(Records begins)

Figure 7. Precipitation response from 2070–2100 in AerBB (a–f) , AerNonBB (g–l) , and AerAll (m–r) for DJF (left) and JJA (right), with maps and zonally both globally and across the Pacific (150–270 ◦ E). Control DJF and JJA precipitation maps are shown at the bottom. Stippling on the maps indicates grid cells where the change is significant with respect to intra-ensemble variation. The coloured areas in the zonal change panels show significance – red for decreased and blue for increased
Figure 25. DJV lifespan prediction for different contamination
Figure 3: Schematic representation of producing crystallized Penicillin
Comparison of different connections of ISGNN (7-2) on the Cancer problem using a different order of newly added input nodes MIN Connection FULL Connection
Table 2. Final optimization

(Records ends)
(Records begins)

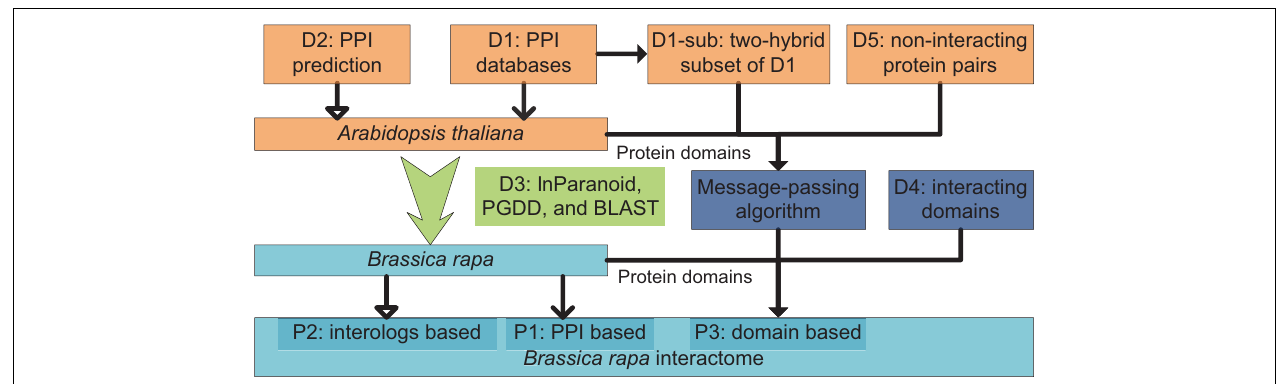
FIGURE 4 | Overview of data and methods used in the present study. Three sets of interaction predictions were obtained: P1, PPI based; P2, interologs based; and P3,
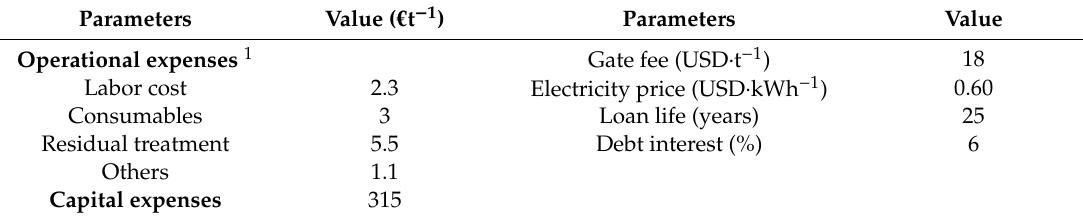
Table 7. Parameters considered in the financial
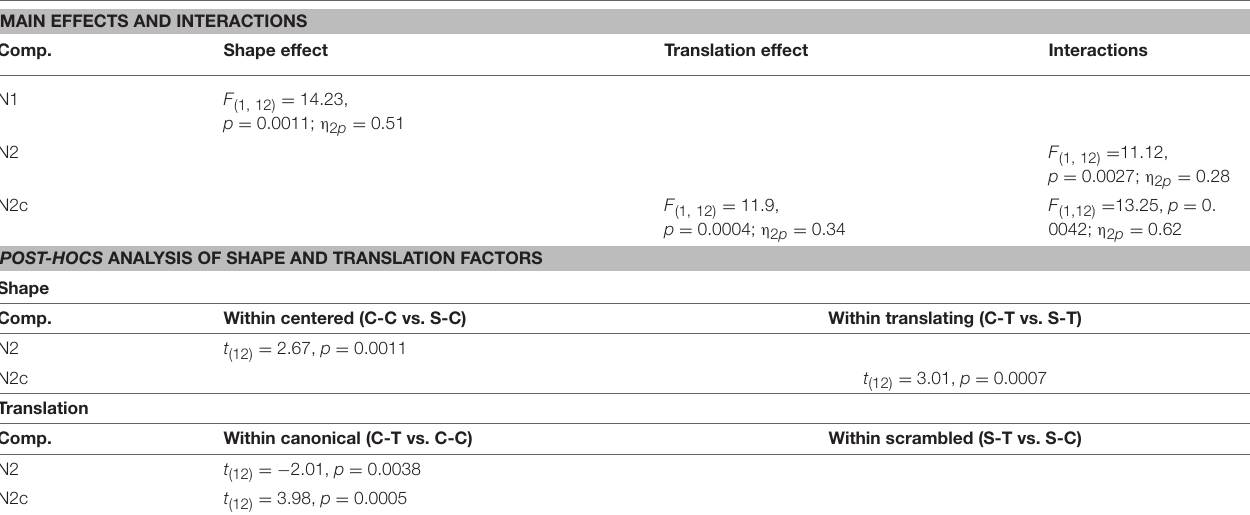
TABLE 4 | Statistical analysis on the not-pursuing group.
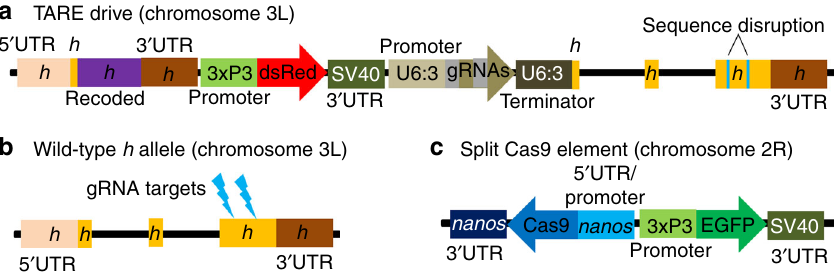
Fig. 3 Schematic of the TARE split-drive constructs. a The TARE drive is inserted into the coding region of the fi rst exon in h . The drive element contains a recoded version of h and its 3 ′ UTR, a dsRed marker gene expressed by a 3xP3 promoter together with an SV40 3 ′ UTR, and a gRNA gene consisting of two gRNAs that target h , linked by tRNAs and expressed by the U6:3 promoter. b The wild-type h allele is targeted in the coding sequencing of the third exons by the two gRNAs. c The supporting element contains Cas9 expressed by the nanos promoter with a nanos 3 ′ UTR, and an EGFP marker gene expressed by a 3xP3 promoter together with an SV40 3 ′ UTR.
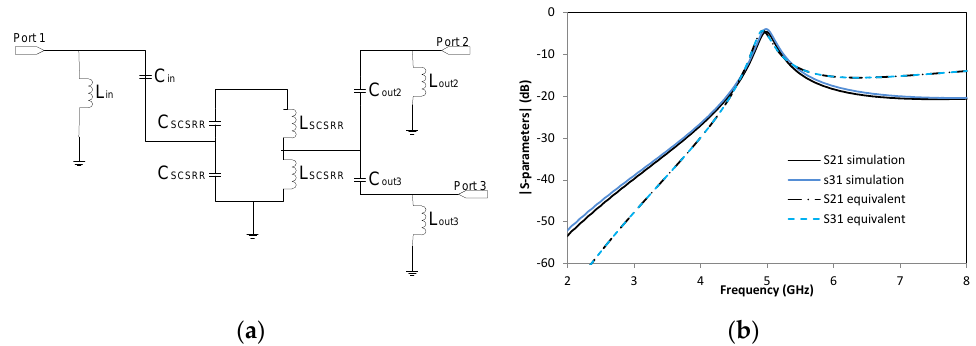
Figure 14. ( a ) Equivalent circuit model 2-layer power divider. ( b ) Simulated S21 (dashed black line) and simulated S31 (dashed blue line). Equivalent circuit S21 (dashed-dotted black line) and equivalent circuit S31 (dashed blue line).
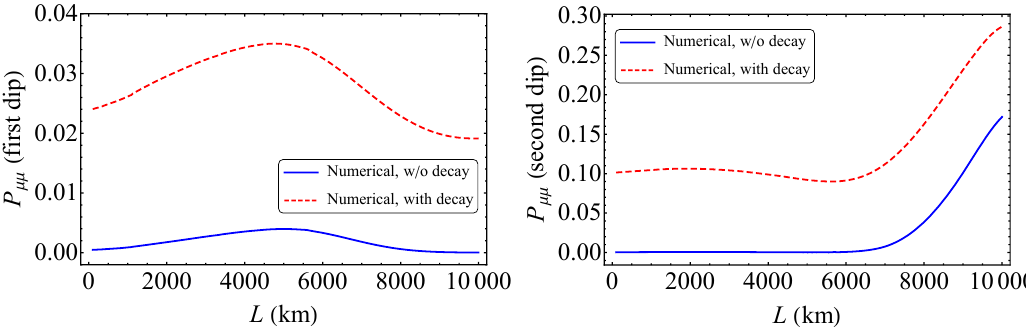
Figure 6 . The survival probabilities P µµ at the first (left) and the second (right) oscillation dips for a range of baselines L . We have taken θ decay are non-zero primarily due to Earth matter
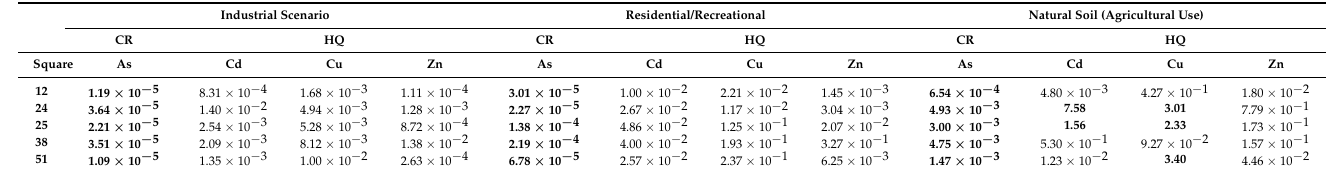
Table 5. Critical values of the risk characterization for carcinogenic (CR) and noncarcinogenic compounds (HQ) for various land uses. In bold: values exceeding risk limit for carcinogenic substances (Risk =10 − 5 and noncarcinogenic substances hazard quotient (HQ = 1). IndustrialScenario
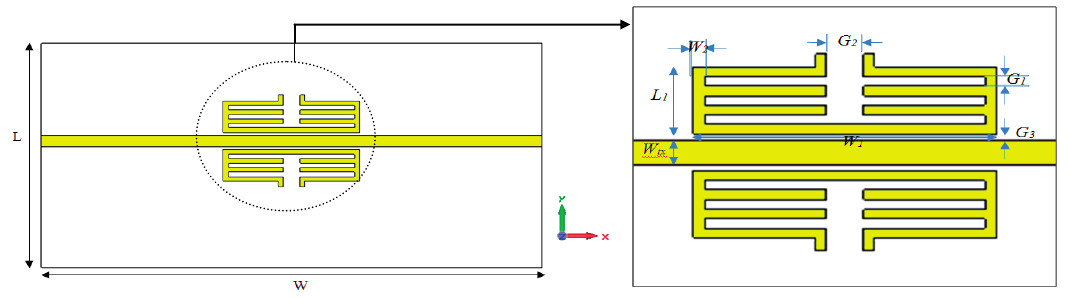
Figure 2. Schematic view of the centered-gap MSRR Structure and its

(Records ends)

**What needs to be done**
Return, exactly as they stand, the lines above from the one with "Figure 14. ( a" to the one with "Figure 2. Schematic", omitting any pictures among them.

**Response to this task**
Figure 14. ( a ) Equivalent circuit model 2-layer power divider. ( b ) Simulated S21 (dashed black line) and simulated S31 (dashed blue line). Equivalent circuit S21 (dashed-dotted black line) and equivalent circuit S31 (dashed blue line).
Figure 6 . The survival probabilities P µµ at the first (left) and the second (right) oscillation dips for a range of baselines L . We have taken θ decay are non-zero primarily due to Earth matter
Table 5. Critical values of the risk characterization for carcinogenic (CR) and noncarcinogenic compounds (HQ) for various land uses. In bold: values exceeding risk limit for carcinogenic substances (Risk =10 − 5 and noncarcinogenic substances hazard quotient (HQ = 1). IndustrialScenario
Figure 2. Schematic view of the centered-gap MSRR Structure and its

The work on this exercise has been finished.